Mr Museveni snubbed Uganda's first pre-election debate last month, saying such events were for schoolchildren.
The Ugandan leader, 71, is seeking to extend his 30-year rule by winning a fifth term in government.
The focus of the second debate was foreign policy and national security - considered to be Mr Museveni's strongest points.
The first debate focused on domestic issues such as health and education.
Most observers thought Mr Museveni maintained his composure and made concise points, the BBC's Catherine Byaruhanga reports from Kampala.
However, the moderators were less challenging in this debate. Some analysts wonder whether this was one of Mr Museveni's conditions for attending, our correspondent adds.
Mr Museveni said his rivals' allegations of corruption were fiction and also dismissed criticism of his economic policies and the state of the health care system.
Eight presidential candidates are contesting Thursday's polls.
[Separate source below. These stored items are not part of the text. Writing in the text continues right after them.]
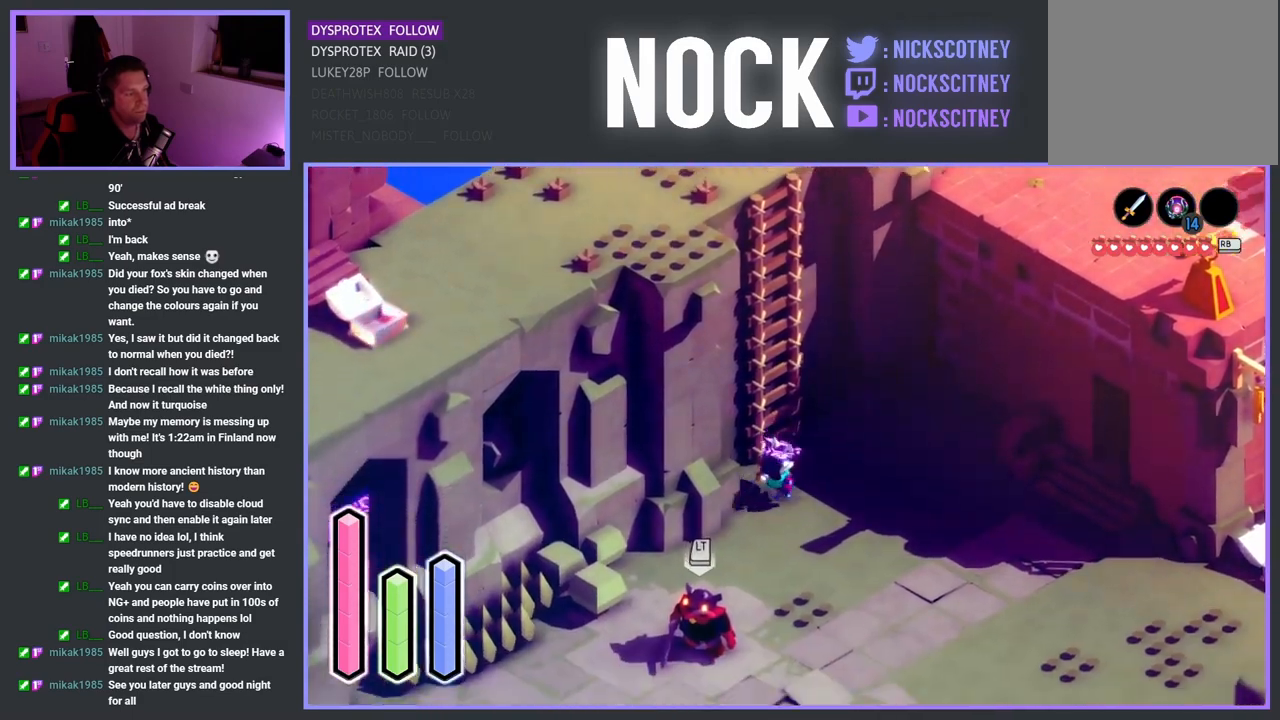
{"buttons": [], "left_stick": "down", "right_stick": "center", "events": []}
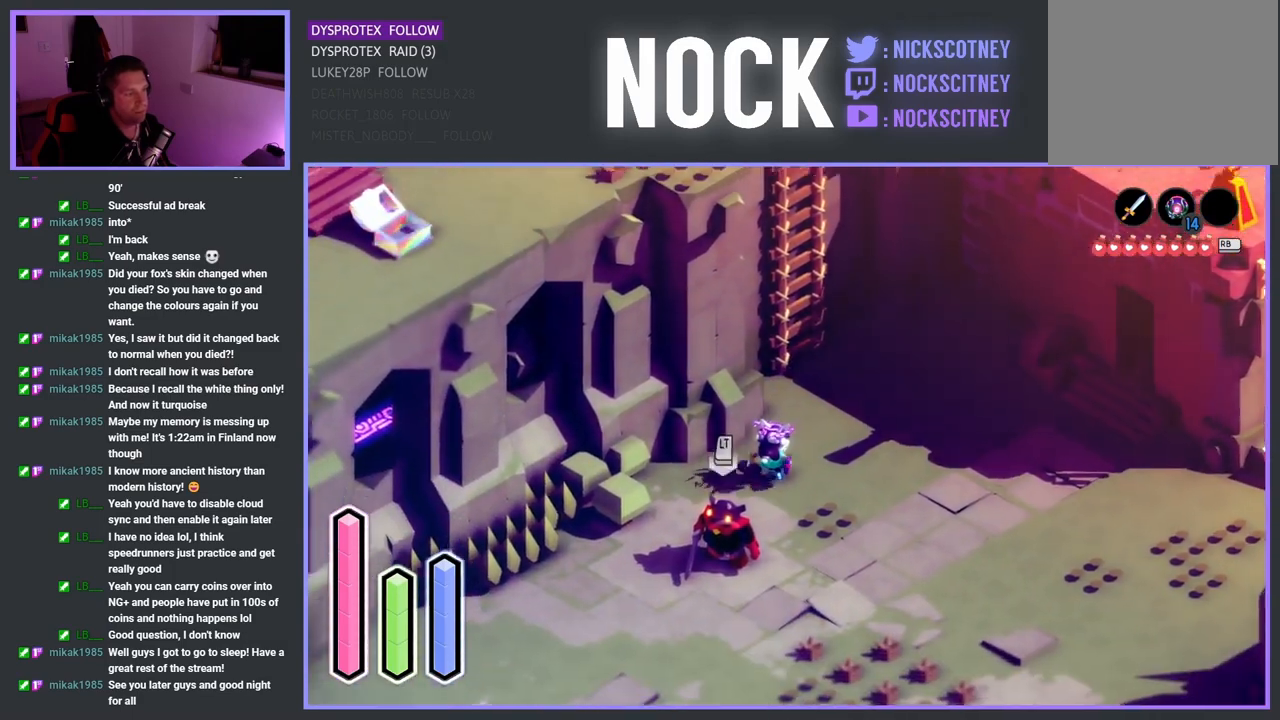
{"buttons": ["SQUARE"], "left_stick": "down", "right_stick": "center", "events": [[100, "SQUARE", "down"], [283, "SQUARE", "up"], [350, "SQUARE", "down"]]}
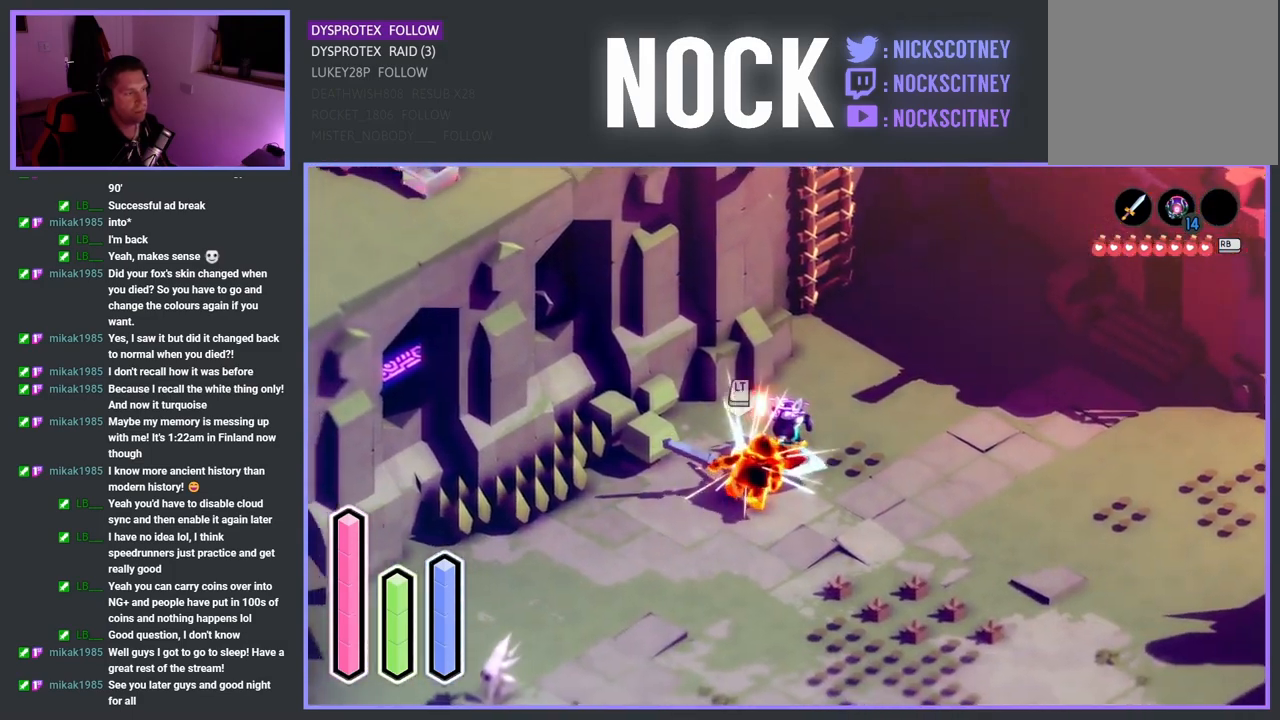
{"buttons": ["SQUARE"], "left_stick": "down", "right_stick": "center", "events": [[17, "SQUARE", "up"], [67, "SQUARE", "down"], [233, "SQUARE", "up"], [300, "SQUARE", "down"]]}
Ugandans will vote in parliamentary and local elections on the same day.
For the first time, Mr Museveni and his National Resistance Movement will face two strong opponents.
They are Kizza Besigye, the veteran opposition leader, and Amama Mbabazi, a former prime minister and close ally of the president.
Mr Besigya leads the Forum for Democratic Change, while Mr Mbabazi is running as an independent with the GoForward pressure group.
Major issues for voters include persistently high unemployment, corruption and the quality of public services.